## PROBLEM REQUIREMENTS
The answer must consist of the listing, reproduced exactly.

## RECORDED DATA
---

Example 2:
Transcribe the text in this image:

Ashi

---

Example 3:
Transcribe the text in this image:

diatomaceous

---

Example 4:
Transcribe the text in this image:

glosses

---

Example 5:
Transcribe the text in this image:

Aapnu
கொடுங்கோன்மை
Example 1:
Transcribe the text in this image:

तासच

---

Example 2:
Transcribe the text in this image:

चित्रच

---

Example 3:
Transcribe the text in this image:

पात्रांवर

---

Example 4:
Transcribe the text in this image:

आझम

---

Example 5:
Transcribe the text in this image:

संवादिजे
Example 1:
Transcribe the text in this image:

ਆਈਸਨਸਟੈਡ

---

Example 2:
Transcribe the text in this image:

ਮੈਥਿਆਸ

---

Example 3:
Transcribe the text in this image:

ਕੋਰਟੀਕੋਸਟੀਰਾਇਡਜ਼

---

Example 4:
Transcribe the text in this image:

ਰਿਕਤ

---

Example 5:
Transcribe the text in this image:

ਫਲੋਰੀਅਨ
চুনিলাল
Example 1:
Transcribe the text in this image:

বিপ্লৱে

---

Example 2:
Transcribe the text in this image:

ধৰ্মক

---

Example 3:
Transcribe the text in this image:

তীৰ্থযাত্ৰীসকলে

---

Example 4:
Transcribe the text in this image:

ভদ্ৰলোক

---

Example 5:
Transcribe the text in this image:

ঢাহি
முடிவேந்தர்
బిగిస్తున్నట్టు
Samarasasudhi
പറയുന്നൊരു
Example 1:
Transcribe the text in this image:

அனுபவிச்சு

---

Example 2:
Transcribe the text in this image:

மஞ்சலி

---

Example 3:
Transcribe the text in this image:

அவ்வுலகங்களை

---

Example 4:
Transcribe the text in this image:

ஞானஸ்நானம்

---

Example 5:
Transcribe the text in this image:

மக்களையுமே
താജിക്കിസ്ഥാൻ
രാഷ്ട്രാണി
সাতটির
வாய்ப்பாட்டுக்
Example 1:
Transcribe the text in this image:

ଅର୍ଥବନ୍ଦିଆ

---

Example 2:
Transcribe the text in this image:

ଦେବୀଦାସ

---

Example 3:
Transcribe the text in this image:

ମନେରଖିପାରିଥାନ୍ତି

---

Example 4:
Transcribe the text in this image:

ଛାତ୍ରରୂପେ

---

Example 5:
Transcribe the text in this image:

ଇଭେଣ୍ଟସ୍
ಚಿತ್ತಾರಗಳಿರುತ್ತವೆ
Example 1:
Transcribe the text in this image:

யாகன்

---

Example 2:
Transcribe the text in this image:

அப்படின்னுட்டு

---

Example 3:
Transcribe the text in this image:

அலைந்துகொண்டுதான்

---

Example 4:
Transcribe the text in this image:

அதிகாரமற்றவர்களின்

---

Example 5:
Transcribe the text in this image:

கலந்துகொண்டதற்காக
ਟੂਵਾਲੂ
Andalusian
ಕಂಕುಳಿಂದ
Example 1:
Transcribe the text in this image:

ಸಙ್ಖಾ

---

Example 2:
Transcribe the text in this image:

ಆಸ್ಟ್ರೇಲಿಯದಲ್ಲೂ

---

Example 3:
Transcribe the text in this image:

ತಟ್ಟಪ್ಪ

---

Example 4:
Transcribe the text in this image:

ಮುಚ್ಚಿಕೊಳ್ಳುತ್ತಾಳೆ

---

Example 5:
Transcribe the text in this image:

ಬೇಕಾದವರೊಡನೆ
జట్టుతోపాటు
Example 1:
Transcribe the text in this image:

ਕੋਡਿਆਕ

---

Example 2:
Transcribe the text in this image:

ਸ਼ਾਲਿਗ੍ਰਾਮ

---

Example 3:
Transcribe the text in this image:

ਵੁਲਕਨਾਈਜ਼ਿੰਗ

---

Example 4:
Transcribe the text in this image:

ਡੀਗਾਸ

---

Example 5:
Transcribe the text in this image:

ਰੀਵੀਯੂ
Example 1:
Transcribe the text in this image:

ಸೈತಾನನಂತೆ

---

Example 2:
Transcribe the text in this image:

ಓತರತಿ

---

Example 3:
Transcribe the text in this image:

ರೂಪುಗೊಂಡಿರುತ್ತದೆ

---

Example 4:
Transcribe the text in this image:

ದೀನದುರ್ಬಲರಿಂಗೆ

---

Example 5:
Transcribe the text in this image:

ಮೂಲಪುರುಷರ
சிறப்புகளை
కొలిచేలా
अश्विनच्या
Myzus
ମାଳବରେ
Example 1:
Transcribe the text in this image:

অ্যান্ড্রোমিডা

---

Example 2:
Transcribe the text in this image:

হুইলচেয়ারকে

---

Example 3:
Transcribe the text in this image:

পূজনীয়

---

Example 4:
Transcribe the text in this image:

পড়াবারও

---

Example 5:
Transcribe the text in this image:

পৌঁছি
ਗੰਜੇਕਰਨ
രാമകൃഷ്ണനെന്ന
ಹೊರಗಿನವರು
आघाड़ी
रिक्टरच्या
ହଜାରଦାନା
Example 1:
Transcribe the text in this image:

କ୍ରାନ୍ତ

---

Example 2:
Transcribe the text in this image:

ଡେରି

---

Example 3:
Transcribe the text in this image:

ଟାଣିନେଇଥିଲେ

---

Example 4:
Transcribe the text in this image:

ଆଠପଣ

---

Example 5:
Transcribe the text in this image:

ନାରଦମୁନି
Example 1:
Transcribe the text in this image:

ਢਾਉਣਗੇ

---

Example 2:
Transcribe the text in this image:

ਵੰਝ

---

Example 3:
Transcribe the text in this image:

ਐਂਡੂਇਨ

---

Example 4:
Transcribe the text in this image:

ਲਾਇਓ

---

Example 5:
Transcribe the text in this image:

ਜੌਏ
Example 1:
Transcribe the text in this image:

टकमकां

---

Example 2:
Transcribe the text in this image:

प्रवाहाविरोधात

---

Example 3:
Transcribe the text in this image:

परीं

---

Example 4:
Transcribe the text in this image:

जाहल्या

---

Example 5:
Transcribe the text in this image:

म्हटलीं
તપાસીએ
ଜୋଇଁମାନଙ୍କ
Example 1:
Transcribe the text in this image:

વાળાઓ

## OUTPUT OF THE EXERCISE
---

Example 2:
Transcribe the text in this image:

Ashi

---

Example 3:
Transcribe the text in this image:

diatomaceous

---

Example 4:
Transcribe the text in this image:

glosses

---

Example 5:
Transcribe the text in this image:

Aapnu
கொடுங்கோன்மை
Example 1:
Transcribe the text in this image:

तासच

---

Example 2:
Transcribe the text in this image:

चित्रच

---

Example 3:
Transcribe the text in this image:

पात्रांवर

---

Example 4:
Transcribe the text in this image:

आझम

---

Example 5:
Transcribe the text in this image:

संवादिजे
Example 1:
Transcribe the text in this image:

ਆਈਸਨਸਟੈਡ

---

Example 2:
Transcribe the text in this image:

ਮੈਥਿਆਸ

---

Example 3:
Transcribe the text in this image:

ਕੋਰਟੀਕੋਸਟੀਰਾਇਡਜ਼

---

Example 4:
Transcribe the text in this image:

ਰਿਕਤ

---

Example 5:
Transcribe the text in this image:

ਫਲੋਰੀਅਨ
চুনিলাল
Example 1:
Transcribe the text in this image:

বিপ্লৱে

---

Example 2:
Transcribe the text in this image:

ধৰ্মক

---

Example 3:
Transcribe the text in this image:

তীৰ্থযাত্ৰীসকলে

---

Example 4:
Transcribe the text in this image:

ভদ্ৰলোক

---

Example 5:
Transcribe the text in this image:

ঢাহি
முடிவேந்தர்
బిగిస్తున్నట్టు
Samarasasudhi
പറയുന്നൊരു
Example 1:
Transcribe the text in this image:

அனுபவிச்சு

---

Example 2:
Transcribe the text in this image:

மஞ்சலி

---

Example 3:
Transcribe the text in this image:

அவ்வுலகங்களை

---

Example 4:
Transcribe the text in this image:

ஞானஸ்நானம்

---

Example 5:
Transcribe the text in this image:

மக்களையுமே
താജിക്കിസ്ഥാൻ
രാഷ്ട്രാണി
সাতটির
வாய்ப்பாட்டுக்
Example 1:
Transcribe the text in this image:

ଅର୍ଥବନ୍ଦିଆ

---

Example 2:
Transcribe the text in this image:

ଦେବୀଦାସ

---

Example 3:
Transcribe the text in this image:

ମନେରଖିପାରିଥାନ୍ତି

---

Example 4:
Transcribe the text in this image:

ଛାତ୍ରରୂପେ

---

Example 5:
Transcribe the text in this image:

ଇଭେଣ୍ଟସ୍
ಚಿತ್ತಾರಗಳಿರುತ್ತವೆ
Example 1:
Transcribe the text in this image:

யாகன்

---

Example 2:
Transcribe the text in this image:

அப்படின்னுட்டு

---

Example 3:
Transcribe the text in this image:

அலைந்துகொண்டுதான்

---

Example 4:
Transcribe the text in this image:

அதிகாரமற்றவர்களின்

---

Example 5:
Transcribe the text in this image:

கலந்துகொண்டதற்காக
ਟੂਵਾਲੂ
Andalusian
ಕಂಕುಳಿಂದ
Example 1:
Transcribe the text in this image:

ಸಙ್ಖಾ

---

Example 2:
Transcribe the text in this image:

ಆಸ್ಟ್ರೇಲಿಯದಲ್ಲೂ

---

Example 3:
Transcribe the text in this image:

ತಟ್ಟಪ್ಪ

---

Example 4:
Transcribe the text in this image:

ಮುಚ್ಚಿಕೊಳ್ಳುತ್ತಾಳೆ

---

Example 5:
Transcribe the text in this image:

ಬೇಕಾದವರೊಡನೆ
జట్టుతోపాటు
Example 1:
Transcribe the text in this image:

ਕੋਡਿਆਕ

---

Example 2:
Transcribe the text in this image:

ਸ਼ਾਲਿਗ੍ਰਾਮ

---

Example 3:
Transcribe the text in this image:

ਵੁਲਕਨਾਈਜ਼ਿੰਗ

---

Example 4:
Transcribe the text in this image:

ਡੀਗਾਸ

---

Example 5:
Transcribe the text in this image:

ਰੀਵੀਯੂ
Example 1:
Transcribe the text in this image:

ಸೈತಾನನಂತೆ

---

Example 2:
Transcribe the text in this image:

ಓತರತಿ

---

Example 3:
Transcribe the text in this image:

ರೂಪುಗೊಂಡಿರುತ್ತದೆ

---

Example 4:
Transcribe the text in this image:

ದೀನದುರ್ಬಲರಿಂಗೆ

---

Example 5:
Transcribe the text in this image:

ಮೂಲಪುರುಷರ
சிறப்புகளை
కొలిచేలా
अश्विनच्या
Myzus
ମାଳବରେ
Example 1:
Transcribe the text in this image:

অ্যান্ড্রোমিডা

---

Example 2:
Transcribe the text in this image:

হুইলচেয়ারকে

---

Example 3:
Transcribe the text in this image:

পূজনীয়

---

Example 4:
Transcribe the text in this image:

পড়াবারও

---

Example 5:
Transcribe the text in this image:

পৌঁছি
ਗੰਜੇਕਰਨ
രാമകൃഷ്ണനെന്ന
ಹೊರಗಿನವರು
आघाड़ी
रिक्टरच्या
ହଜାରଦାନା
Example 1:
Transcribe the text in this image:

କ୍ରାନ୍ତ

---

Example 2:
Transcribe the text in this image:

ଡେରି

---

Example 3:
Transcribe the text in this image:

ଟାଣିନେଇଥିଲେ

---

Example 4:
Transcribe the text in this image:

ଆଠପଣ

---

Example 5:
Transcribe the text in this image:

ନାରଦମୁନି
Example 1:
Transcribe the text in this image:

ਢਾਉਣਗੇ

---

Example 2:
Transcribe the text in this image:

ਵੰਝ

---

Example 3:
Transcribe the text in this image:

ਐਂਡੂਇਨ

---

Example 4:
Transcribe the text in this image:

ਲਾਇਓ

---

Example 5:
Transcribe the text in this image:

ਜੌਏ
Example 1:
Transcribe the text in this image:

टकमकां

---

Example 2:
Transcribe the text in this image:

प्रवाहाविरोधात

---

Example 3:
Transcribe the text in this image:

परीं

---

Example 4:
Transcribe the text in this image:

जाहल्या

---

Example 5:
Transcribe the text in this image:

म्हटलीं
તપાસીએ
ଜୋଇଁମାନଙ୍କ
Example 1:
Transcribe the text in this image:

વાળાઓ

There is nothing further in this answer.